通話の向こうが女性だとは僕は1ミリも考えていなかったが、それがしらほしだと思って読んでみると、なるほど言葉遣いも確かにそれっぽいし、

ロキを名前で呼ぶ際の敬称が意図的に隠されているのも気になる。しらほしなら「ロキさま」と呼びそうだが、(あくまで僕の)第一印象でのモサ公は「ロキさま」とは呼ばないからな。
それではモサ公が「思い出すと今でも震えが止まらない“恐怖体験”」とは何か。
それがしらほしだったなら、今年のホーディ・ジョーンズによる魚人島乗っ取り計画か、10年前のオトヒメ王妃暗殺か、はたまたバンダー・デッケンのラブレター攻撃か。う〜ん… いずれも克服してそうだけどなぁ・・・。

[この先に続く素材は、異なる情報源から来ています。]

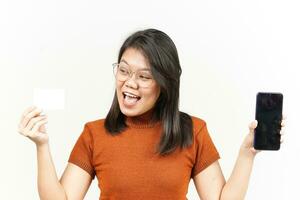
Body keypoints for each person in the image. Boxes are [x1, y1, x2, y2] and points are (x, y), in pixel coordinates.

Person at [18, 28, 285, 200]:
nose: (129, 83)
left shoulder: (192, 131)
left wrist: (247, 154)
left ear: (165, 84)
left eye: (144, 76)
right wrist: (42, 146)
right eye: (123, 70)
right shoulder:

恐怖体験の根源となった相手は「取り逃がした」そうなので、ホーディもデッケンも該当しない。ルフィたちが魚人島を去りしらほしに意識改革があった後にも、何か恐ろしい事件があったというのだろうか。そして、しばらく通信できなくなる事情とは・・・?
まぁ、すべてが円満に解決したあと、エルバフの王子:ロキと魚人族の王女:しらほしが結ばれるというのは象徴的でイイね!とは思う。